Counter braids: a novel counter architecture for per-flow measurement

Fine-grained network measurement requires routers and switches to update large arrays of counters at very high link speed (e.g. 40 Gbps). A naive algorithm needs an infeasible amount of SRAM to store both the counters and a flow-to-counter association rule, so that arriving packets can update corresponding counters at link speed. This has made accurate per-flow measurement complex and expensive, and motivated approximate methods that detect and measure only the large flows. This paper revisits the problem of accurate per-flow measurement. We present a counter architecture, called Counter Braids, inspired by sparse random graph codes. In a nutshell, Counter Braids "compresses while counting". It solves the central problems (counter space and flow-to-counter association) of per-flow measurement by "braiding" a hierarchy of counters with random graphs.
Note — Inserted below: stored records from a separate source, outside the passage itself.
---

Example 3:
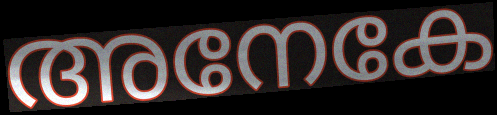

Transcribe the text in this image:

അനേകേ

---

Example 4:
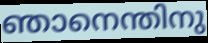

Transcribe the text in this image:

ഞാനെന്തിനു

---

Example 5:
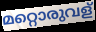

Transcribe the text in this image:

മറ്റൊരുവള്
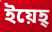
ইয়েহ্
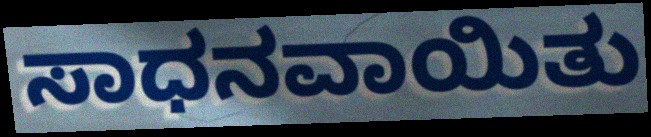
ಸಾಧನವಾಯಿತು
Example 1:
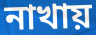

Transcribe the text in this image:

নাখায়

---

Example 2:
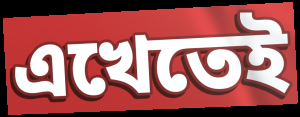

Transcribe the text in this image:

এখেতেই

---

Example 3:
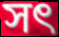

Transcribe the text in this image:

সৎ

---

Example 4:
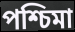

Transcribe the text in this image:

পশ্চিমা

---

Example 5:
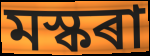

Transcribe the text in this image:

মস্কৰা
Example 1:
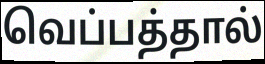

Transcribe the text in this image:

வெப்பத்தால்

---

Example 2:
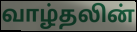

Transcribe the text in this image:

வாழ்தலின்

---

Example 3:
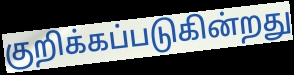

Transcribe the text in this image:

குறிக்கப்படுகின்றது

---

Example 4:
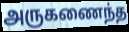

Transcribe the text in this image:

அருகணைந்த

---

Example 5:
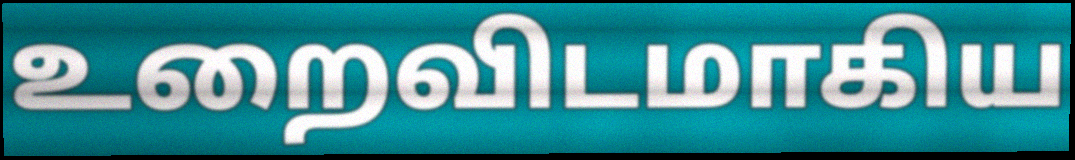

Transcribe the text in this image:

உறைவிடமாகிய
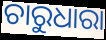
ଚାରୁଧାରା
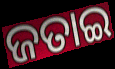
ଜତାଇ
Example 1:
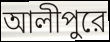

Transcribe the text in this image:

আলীপুরে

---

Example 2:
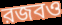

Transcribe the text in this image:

রজবও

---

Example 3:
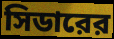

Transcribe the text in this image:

সিডারের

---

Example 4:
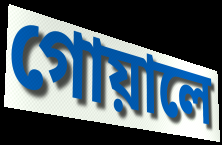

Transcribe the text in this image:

গোয়ালে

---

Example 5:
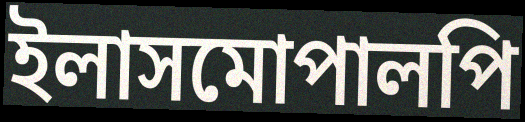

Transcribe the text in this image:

ইলাসমোপালপি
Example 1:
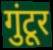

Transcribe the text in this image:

गुंटूर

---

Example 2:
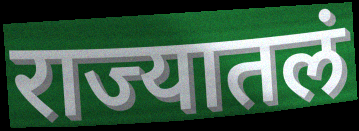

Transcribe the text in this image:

राज्यातलं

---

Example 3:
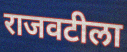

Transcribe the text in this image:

राजवटीला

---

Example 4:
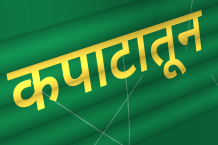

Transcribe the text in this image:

कपाटातून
Braiding results in drastic space reduction by sharing counters among flows; and using random graphs generated on-the-fly with hash functions avoids the storage of flow-to-counter association. The Counter Braids architecture is optimal (albeit with a complex decoder) as it achieves the maximum compression rate asymptotically. For implementation, we present a low-complexity message passing decoding algorithm, which can recover flow sizes with essentially zero error. Evaluation on Internet traces demonstrates that almost all flow sizes are recovered exactly with only a few bits of counter space per flow.